- Born: Branislav Milićević 3 April 1946 Zemun, Belgrade, PR Serbia, FPR Yugoslavia
- Other name: Branko Kockica
- Occupations: Actor and singer
- Years active: 1968-present
- Notable work: Kocka, Kocka, Kockica

= Branko Milićević =

Serbian actor

Branislav "Branko" Milićević (Бранислав "Бранко" Милићевић, born 3 April 1946), also known by his stage name Branko Kockica (Branko the Little Cube), is a Serbian (Yugoslavian) actor known for his roles in children's TV shows.

== Life ==
Born on 3 April 1946 in Zemun, at the time in Yugoslavia, he has been acting since childhood. He later became famous for his work on a television series for children titled Kocka, kocka, kockica (Cube, Cube, Cubelet), which was on the air for several decades on TV Belgrade.

Branko plays several instruments, and he also recorded several albums of children's songs.

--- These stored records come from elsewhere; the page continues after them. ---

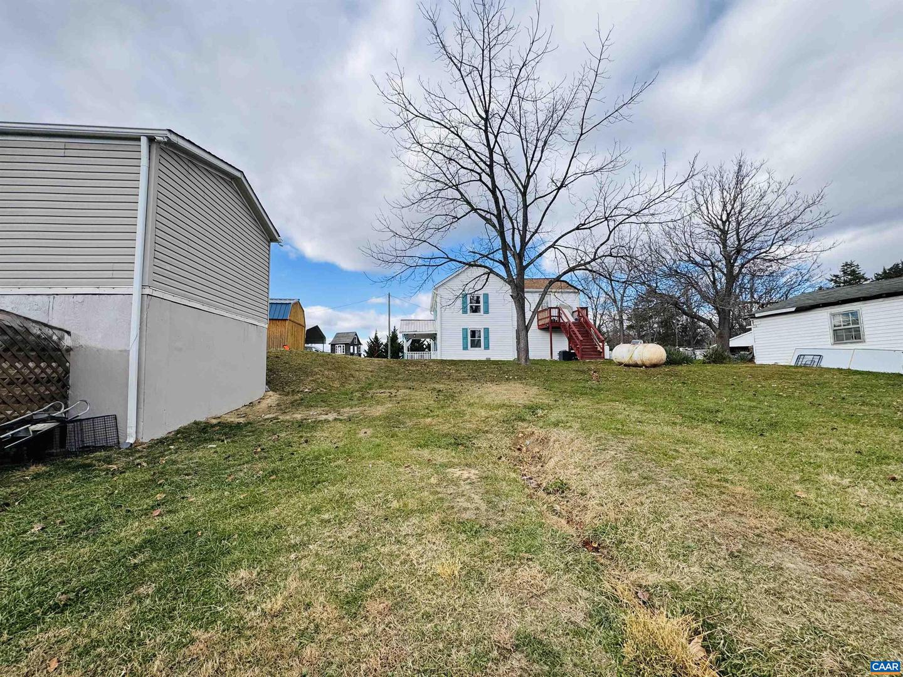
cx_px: 452
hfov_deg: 102.1
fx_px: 365
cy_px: 338
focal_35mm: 14
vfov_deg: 85.7
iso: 50
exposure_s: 1/1198
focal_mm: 2.22
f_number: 2.2
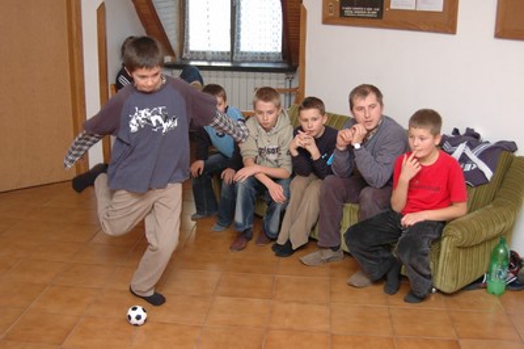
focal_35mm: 42
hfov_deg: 46.4
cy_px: 174
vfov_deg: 31.8
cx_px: 262
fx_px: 611
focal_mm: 28
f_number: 3.5
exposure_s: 1/50
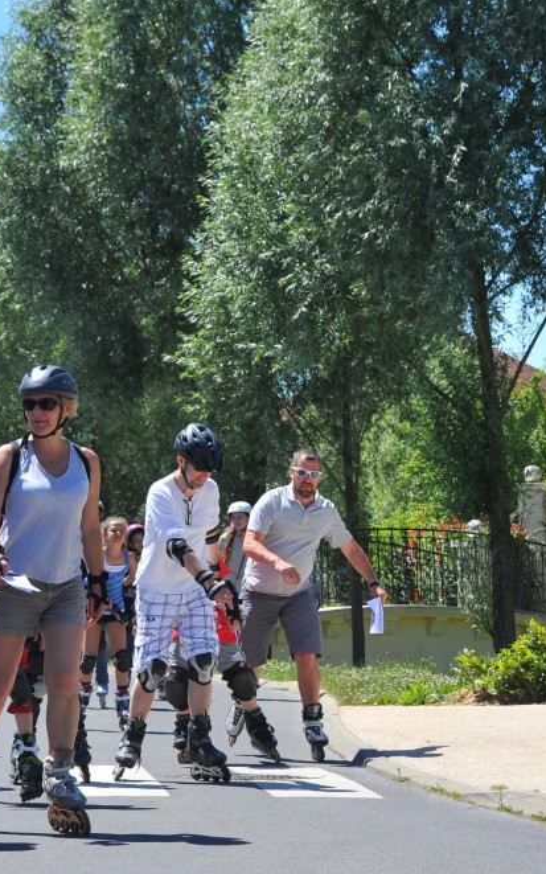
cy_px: 436
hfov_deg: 8.7
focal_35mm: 151
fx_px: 3596
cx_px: 283
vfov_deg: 13.9
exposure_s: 1/400
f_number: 10
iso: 400
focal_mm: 98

=== Cube, Cube, Cubelet ===
In 1974, on Belgrade TV (Channel 1), Branko started the children's TV series Kocka, kocka, kockica (Cube, Cube, Cubelet). Over the next twenty years, 250 episodes were shown, terminating in 1994. In 2003, several new episodes were released in order to try to revive the show, but it never reached the popularity of the original series.

In 1979, the series won a reward on the 12th International Educational Program in Japan for its episode "Run, Run, Little Drops". The episode first aired on April 26, 1978, and was co-written by Ibrahim Hadžić, Branko Miličević and Biserka Pejović.

=== Puž theater ===
In 1977, he and his wife Slobodanka (Caca) Aleksić founded the "Puž" theater (Puž means "snail" in Serbian), which today is an important children's theater in Serbia. "The Snail" has spawned numerous plays for children and adults, as well as a plethora of young actors who began their careers on its stages.